An alarming study has revealed that breathing unfiltered air from rush-hour traffic can significantly increase passengers’ blood pressure upto 24 hours later. Meanwhile, New Delhi and the nearby regions of Ghaziabad and Gurugram have been dealing with bad air quality for about a month.
Traffic-related air pollution is a complex mixture of exhaust from tailpipes, brake and tire wear, and road dust. Long-term exposure to such pollution has been linked to increased rates of cardiovascular disease, asthma, lung cancer and death.
Published in detail in the Annals of Internal Medicine, the new study showed that the inhalation of traffic-related air pollution while travelling in a car with unfiltered air was associated with a 4.5 mm Hg increase in blood pressure. This is comparable to the effects of a high-sodium diet.
This change in blood pressure takes place rapidly, peaks within 60 minutes of exposure and persists over 24 hours.
According to Joel Kaufman, a physician and professor of environmental and occupational health sciences at University of Washington, US, “We know that modest increases in blood pressure like this, on a population level, are associated with a significant increase in cardiovascular disease.”

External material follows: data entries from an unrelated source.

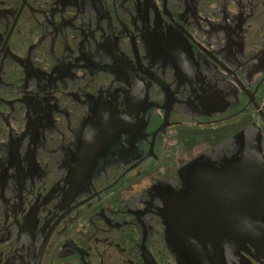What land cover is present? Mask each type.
<instances>
[{
    "label": "flooded vegetation",
    "instance_id": "1",
    "mask_svg": "<svg viewBox=\"0 0 264 264\" xmlns=\"http://www.w3.org/2000/svg\"><path fill=\"white\" fill-rule=\"evenodd\" d=\"M248 152L264 0H0V264H264Z\"/></svg>",
    "mask_w": 264,
    "mask_h": 264
},
{
    "label": "water",
    "instance_id": "2",
    "mask_svg": "<svg viewBox=\"0 0 264 264\" xmlns=\"http://www.w3.org/2000/svg\"><path fill=\"white\" fill-rule=\"evenodd\" d=\"M256 157L257 160L249 161V157ZM238 169L237 172L244 173L243 176H233L234 172L232 169V189L234 190H243L245 192H240L238 194H233V197H238L243 204H248L249 208L244 212L249 215H258V212L261 209V220L264 224V161L261 157V153L258 154H250L249 152L246 154L245 161H242L241 164L236 166ZM235 171V172H236ZM257 218V217H256ZM259 221V220H258ZM262 224V225H263ZM247 231V228H243ZM249 242L254 245L258 250L260 249L261 243L259 242ZM263 240V250H264V239ZM232 255V254H231Z\"/></svg>",
    "mask_w": 264,
    "mask_h": 264
}]
</instances>
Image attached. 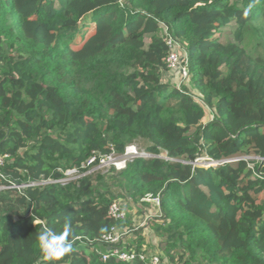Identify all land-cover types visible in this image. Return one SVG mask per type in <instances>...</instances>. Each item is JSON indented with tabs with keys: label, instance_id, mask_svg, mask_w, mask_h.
<instances>
[{
	"label": "trees",
	"instance_id": "trees-1",
	"mask_svg": "<svg viewBox=\"0 0 264 264\" xmlns=\"http://www.w3.org/2000/svg\"><path fill=\"white\" fill-rule=\"evenodd\" d=\"M250 2L0 0L3 171L42 184L0 192V264H50L37 234L66 219L73 248L56 264H145L149 234L167 264H264V163L195 164L264 158V0L245 16ZM166 37L186 77L168 70ZM128 145L174 160L138 158L115 179L118 197L158 198L150 229L111 218L114 170L91 171ZM115 229L129 262L100 258Z\"/></svg>",
	"mask_w": 264,
	"mask_h": 264
},
{
	"label": "built area",
	"instance_id": "built-area-1",
	"mask_svg": "<svg viewBox=\"0 0 264 264\" xmlns=\"http://www.w3.org/2000/svg\"><path fill=\"white\" fill-rule=\"evenodd\" d=\"M165 43L169 49V53L166 59V64L168 70H175L179 69L180 73L182 74V77H186V70L185 68L181 67V46L178 42L173 40L172 38L166 37ZM158 157L160 159L168 160V161H174L171 158L162 156V155H152L149 152L140 151L137 146L135 145H128L125 147L124 152L121 155H115L110 154L105 158H100L97 161V164L94 168L91 169V171H94L95 169L99 167H110L114 169L117 172H122L126 168V164L129 161L141 158V159H148ZM252 159L255 162H257L259 165L264 163V158L259 157H234V158H228L220 161H212L206 158H200L197 159L195 164H198V162L205 161L209 164V166H219L223 163H236L239 160H248ZM96 162V159L94 157H91L86 161L85 166H93V164ZM4 166V158L0 157V192H4L7 190H23L27 187H37L42 184H25V185H18L16 183H13L10 181L8 175L5 174L3 171ZM252 172L255 176L259 177L261 176L258 170H255L252 168ZM64 178L60 180L61 182L66 181L67 179H74L78 177V173L76 170L72 169L67 172H64ZM51 183V182H49ZM55 183V182H52ZM45 184V183H44ZM146 197L153 198L155 206L158 208L160 205V202L157 197H152L150 195H147ZM145 197V198H146ZM109 216L114 219L124 220L126 219V212L125 210L119 205L118 202H115L112 204V206L109 209ZM124 234L120 233L116 229L112 231L109 234H106L102 237V243L105 244V251L99 252L100 258L102 260H105L109 256H113L116 259L122 261V262H129L134 258L133 251L128 252L126 251L122 246L117 248L115 245L118 244L123 237ZM140 260H142L145 264H167L162 260L161 257H159L157 254H142L140 256Z\"/></svg>",
	"mask_w": 264,
	"mask_h": 264
},
{
	"label": "rangeland",
	"instance_id": "rangeland-1",
	"mask_svg": "<svg viewBox=\"0 0 264 264\" xmlns=\"http://www.w3.org/2000/svg\"><path fill=\"white\" fill-rule=\"evenodd\" d=\"M224 32H229L230 34L232 33V31H234V25L232 24L230 27H228L227 29L223 30ZM165 39V38H164ZM183 52V50H182ZM181 58H183V53H180ZM177 72H175L174 74L176 76L179 77V73L178 70L179 69H175ZM173 74V73H172ZM174 74L171 75V81L174 78ZM168 75H163V78L165 80H167ZM180 79V77H179ZM207 112V110H206ZM207 115L209 116V114L207 113ZM137 146V148L140 151H145L144 147L139 146V145H135ZM197 166H203V167H208L209 164L205 161H201L198 162V164H196ZM113 168V167H112ZM110 167H99L97 169H95L93 172L95 173H100L104 176H106V178H109V174L111 175V170H114ZM88 174V173H87ZM120 175V172H117L114 170L113 172V179L114 180H107L108 184L111 186V192L118 197L119 193L121 194L120 189L116 186L115 179H117ZM115 184V185H114ZM116 186V187H115ZM147 196V195H146ZM144 196L142 199L138 200L137 202H133L132 200H130L128 198V196L125 195V193L121 196L118 197V201L116 200L115 202H118L119 205L125 210L126 212V221L130 222L132 225H134L136 228H148L150 229V225L151 223L155 220V215L158 214L157 212V207L154 204L153 198H149ZM146 197V198H145ZM128 237L127 240L129 241V244H133L135 243L136 240V236H134V234L132 233H128ZM150 236L148 237L149 243L147 241V247L149 248V252L150 254L152 253H156L159 254L160 256H162L161 252H159V250L156 249V244L153 243V235L149 234ZM135 246V244H134ZM145 249V248H144ZM100 252H103L100 250ZM148 252V253H149Z\"/></svg>",
	"mask_w": 264,
	"mask_h": 264
},
{
	"label": "clouds",
	"instance_id": "clouds-1",
	"mask_svg": "<svg viewBox=\"0 0 264 264\" xmlns=\"http://www.w3.org/2000/svg\"><path fill=\"white\" fill-rule=\"evenodd\" d=\"M253 7L254 0L244 9L243 15L247 16ZM71 232V220L66 219L62 231L56 232L45 228L37 234L38 247L46 261L56 264L72 251L73 245L69 239Z\"/></svg>",
	"mask_w": 264,
	"mask_h": 264
},
{
	"label": "crops",
	"instance_id": "crops-1",
	"mask_svg": "<svg viewBox=\"0 0 264 264\" xmlns=\"http://www.w3.org/2000/svg\"><path fill=\"white\" fill-rule=\"evenodd\" d=\"M170 80H171V77H170L169 74H168L167 81H170Z\"/></svg>",
	"mask_w": 264,
	"mask_h": 264
}]
</instances>
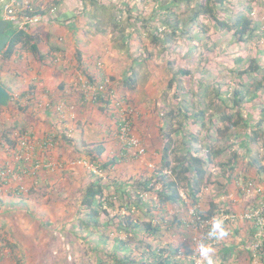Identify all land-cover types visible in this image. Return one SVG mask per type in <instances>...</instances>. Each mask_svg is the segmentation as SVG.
Segmentation results:
<instances>
[{
  "label": "rangeland",
  "instance_id": "1",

Kaufman added, “There is a growing understanding that air pollution contributes to heart problems. The idea that roadway air pollution at relatively low levels can affect blood pressure this much is an important piece of the puzzle we’re trying to solve.”
The study revealed that using high-quality HEPA filters in cars blocked out 86 per cent of particulate pollution. However, the findings raise questions about ultrafine particles, an unregulated and little-understood pollutant that has become a source of growing concern among public health experts.
Air pollution caused due to traffic emissions contains high concentrations of ultrafine particles — these are less than 100 nanometres in diameter, much too small to be seen.
The study found that unfiltered air contained high levels of ultrafine particles, though the overall level of pollution as measured by fine particle concentration (PM 2.5) was relatively low, equivalent to an AQI of 36.
Kaufman said, “Ultrafine particles are the pollutant that were most effectively filtered in our experiment — in other words, where the levels are most dramatically high on the road and low in the filtered environment.” He added, “So, the hint is that ultrafines may be especially important (for blood pressure). To actually prove that requires further research, but this study provides a very strong clue as to what’s going on.”
Meanwhile, findings by one of the nation’s top research agencies, Central Road Research Institute (CRRI), reveal that Delhi’s eight most erratic traffic bottlenecks are guzzling at least 40,000 kilolitres of fuel daily while vehicles wait in peak rush hours. Worse still, it is adding to the city’s pollution with nearly 115 tonnes of carbon dioxide (CO2) being released daily.
The amount of fuel burnt in just idling of vehicles at traffic intersections amounts to 39,806 kg (diesel, petrol and CNG vehicles combined) and the quantity of carbon dioxide produced equals 1,15,609 kg — that is 115 tonnes of the unhealthy black soot. These figures, which have been collected from just eight traffic junctions of Delhi, imply that if an absolute figure was to be derived from all busy crossroads of the Capital, then the numbers are bound to be much bigger than this.